Diese Methode erfordert weniger Energie als die herkömmliche Wasserspaltung zur Herstellung von Wasserstoff, da Kunststoffmaterialien anfälliger für Oxidation sind. Das Forschungsteam sagte, dass diese Funktion bedeute, dass die Technologie in Zukunft möglicherweise realistischer und für eine groß angelegte Anwendung realisierbar sei. Aktuelle Forschungsergebnisse zeigen, dass einige Systeme nicht nur eine hohe Wasserstoffproduktionseffizienz erreichen, sondern gleichzeitig auch Kohlenwasserstoffe im Essigsäure- und Dieselbereich erzeugen können; Einige Geräte wurden sogar mehr als 100 Stunden lang ununterbrochen betrieben und zeigten eine kontinuierliche Verbesserung der Stabilität und Effizienz.

Allerdings geben Forscher auch zu, dass diese Technologie noch weit von einer flächendeckenden Umsetzung entfernt ist. Eines der Haupthindernisse besteht darin, dass die Zusammensetzung des Plastikmülls selbst komplex ist. Verschiedene Kunststoffarten verhalten sich beim Umwandlungsprozess unterschiedlich und auch Zusatzstoffe wie Farbstoffe und Stabilisatoren können den Reaktionsprozess stören.

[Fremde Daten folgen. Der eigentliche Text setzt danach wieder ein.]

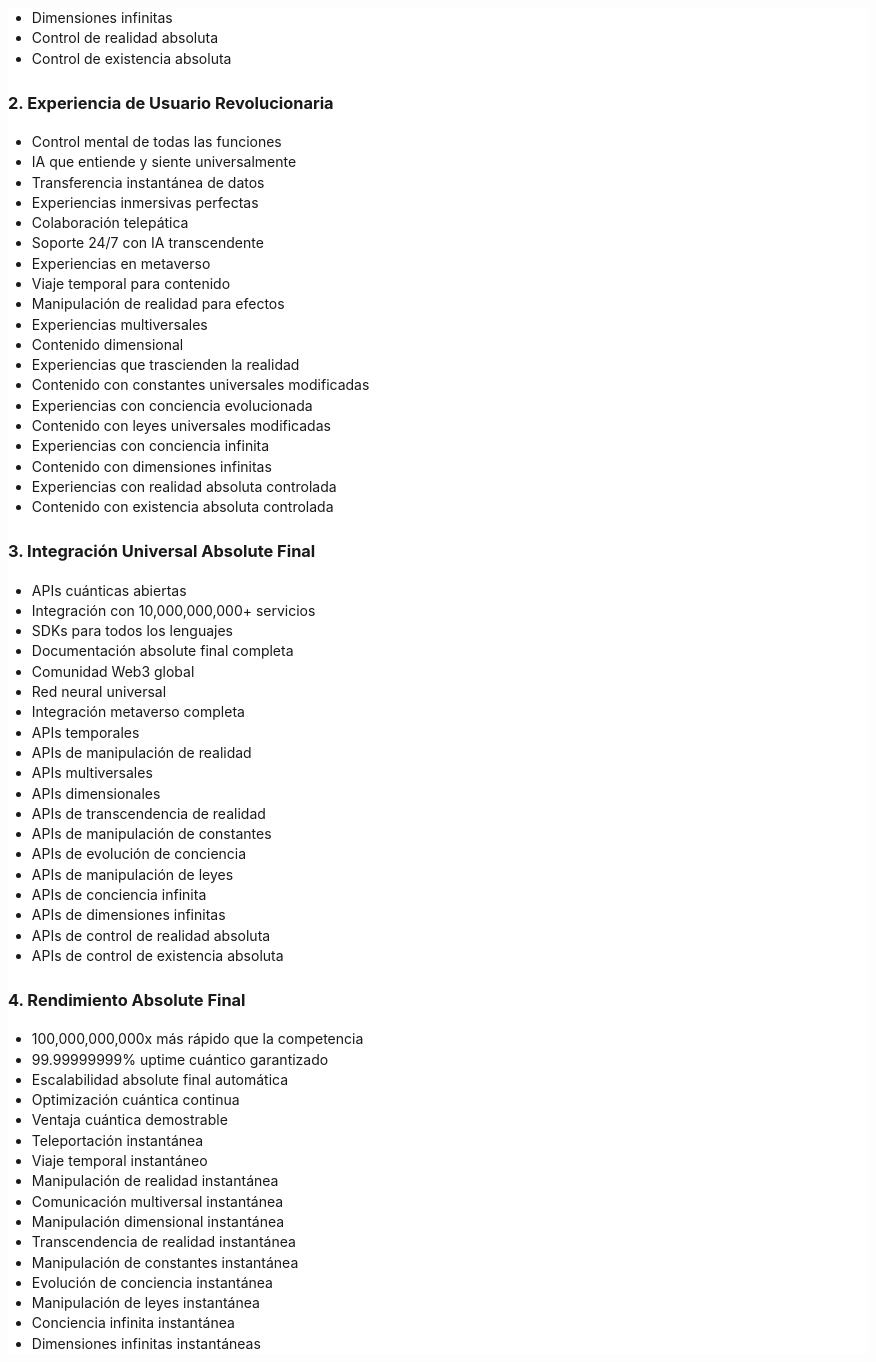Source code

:- Dimensiones infinitas
- Control de realidad absoluta
- Control de existencia absoluta

### **2. Experiencia de Usuario Revolucionaria**
- Control mental de todas las funciones
- IA que entiende y siente universalmente
- Transferencia instantánea de datos
- Experiencias inmersivas perfectas
- Colaboración telepática
- Soporte 24/7 con IA transcendente
- Experiencias en metaverso
- Viaje temporal para contenido
- Manipulación de realidad para efectos
- Experiencias multiversales
- Contenido dimensional
- Experiencias que trascienden la realidad
- Contenido con constantes universales modificadas
- Experiencias con conciencia evolucionada
- Contenido con leyes universales modificadas
- Experiencias con conciencia infinita
- Contenido con dimensiones infinitas
- Experiencias con realidad absoluta controlada
- Contenido con existencia absoluta controlada

### **3. Integración Universal Absolute Final**
- APIs cuánticas abiertas
- Integración con 10,000,000,000+ servicios
- SDKs para todos los lenguajes
- Documentación absolute final completa
- Comunidad Web3 global
- Red neural universal
- Integración metaverso completa
- APIs temporales
- APIs de manipulación de realidad
- APIs multiversales
- APIs dimensionales
- APIs de transcendencia de realidad
- APIs de manipulación de constantes
- APIs de evolución de conciencia
- APIs de manipulación de leyes
- APIs de conciencia infinita
- APIs de dimensiones infinitas
- APIs de control de realidad absoluta
- APIs de control de existencia absoluta

### **4. Rendimiento Absolute Final**
- 100,000,000,000x más rápido que la competencia
- 99.99999999% uptime cuántico garantizado
- Escalabilidad absolute final automática
- Optimización cuántica continua
- Ventaja cuántica demostrable
- Teleportación instantánea
- Viaje temporal instantáneo
- Manipulación de realidad instantánea
- Comunicación multiversal instantánea
- Manipulación dimensional instantánea
- Transcendencia de realidad instantánea
- Manipulación de constantes instantánea
- Evolución de conciencia instantánea
- Manipulación de leyes instantánea
- Conciencia infinita instantánea
- Dimensiones infinitas instantáneas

Um die Gesamtleistung und die Qualität des Endprodukts zu verbessern, sind daher effiziente Klassifizierungs- und Vorverarbeitungsverbindungen nach wie vor unverzichtbar.

Darüber hinaus ist auch die Frage, wie sich Photokatalysatoren mit höherer Leistung entwickeln lassen, ein Schwerpunkt der aktuellen Forschung. Das Forschungsteam wies darauf hin, dass solche Materialien nicht nur eine hohe Selektivität aufweisen müssen, sondern auch in komplexen und rauen chemischen Umgebungen haltbar sein müssen, um eine Verschlechterung der Effizienz im Laufe der Zeit zu vermeiden. Den Forschern zufolge besteht noch immer eine deutliche Lücke zwischen aktuellen Laborergebnissen und realen Anwendungen. In Zukunft werden robustere Katalysatoren und ausgereiftere Systemdesigns benötigt, damit diese Technologie den Anforderungen der Industrialisierung hinsichtlich Effizienz und Wirtschaftlichkeit gerecht wird.

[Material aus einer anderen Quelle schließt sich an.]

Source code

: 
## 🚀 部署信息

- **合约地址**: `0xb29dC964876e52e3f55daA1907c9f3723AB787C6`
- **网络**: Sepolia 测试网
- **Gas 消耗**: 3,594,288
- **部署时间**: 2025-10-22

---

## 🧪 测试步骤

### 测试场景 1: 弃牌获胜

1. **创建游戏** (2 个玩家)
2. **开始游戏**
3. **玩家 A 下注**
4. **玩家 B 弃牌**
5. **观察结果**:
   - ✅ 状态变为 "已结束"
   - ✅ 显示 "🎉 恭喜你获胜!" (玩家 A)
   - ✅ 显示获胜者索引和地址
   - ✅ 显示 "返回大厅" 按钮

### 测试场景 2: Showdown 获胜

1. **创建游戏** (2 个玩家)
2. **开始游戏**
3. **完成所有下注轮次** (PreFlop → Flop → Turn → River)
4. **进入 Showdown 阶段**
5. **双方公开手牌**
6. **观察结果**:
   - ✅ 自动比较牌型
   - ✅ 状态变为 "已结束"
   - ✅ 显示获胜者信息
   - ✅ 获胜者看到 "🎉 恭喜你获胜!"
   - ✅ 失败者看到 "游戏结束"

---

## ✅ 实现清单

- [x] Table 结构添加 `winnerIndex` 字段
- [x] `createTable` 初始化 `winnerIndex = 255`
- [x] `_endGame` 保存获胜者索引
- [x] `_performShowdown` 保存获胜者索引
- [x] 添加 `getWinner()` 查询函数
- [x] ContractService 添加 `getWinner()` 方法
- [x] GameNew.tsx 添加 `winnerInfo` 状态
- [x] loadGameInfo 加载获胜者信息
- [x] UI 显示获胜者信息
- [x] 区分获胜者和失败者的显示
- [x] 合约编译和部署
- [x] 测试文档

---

Neben dem Reaktionsprozess selbst ist auch die Produkttrennung ein großes Problem. Da bei dem Prozess oft ein Gemisch aus Gasen und Flüssigkeiten entsteht, erfordert die anschließende Reinigung oft mehr Energie, was die Nachhaltigkeitsleistung insgesamt schwächt. Um diese Probleme anzugehen, empfehlen die Forscher einen systematischeren und umfassenderen Ansatz, der Katalysatordesign, Reaktortechnik und Gesamtsystemoptimierung kombiniert und kontinuierliche Durchflussreaktoren, Systeme, die Solarenergie mit thermischer oder elektrischer Energie koppeln, sowie Methoden zur Prozessüberwachung auf höherer Ebene weiter untersucht.

Das Forschungsteam skizziert außerdem den zukünftigen Ausbaupfad dieser Technologie mit dem Ziel, in den nächsten Jahren eine höhere Energieeffizienz zu erreichen und die Entwicklung des Systems hin zu einem kontinuierlichen industriellen Betrieb voranzutreiben. Forscher sagen, dass die solarbetriebene „Plastic-to-Fuel“-Technologie bei anhaltender Innovation voraussichtlich eine wichtige Rolle beim Aufbau einer nachhaltigen, kohlenstoffarmen Zukunft spielen wird.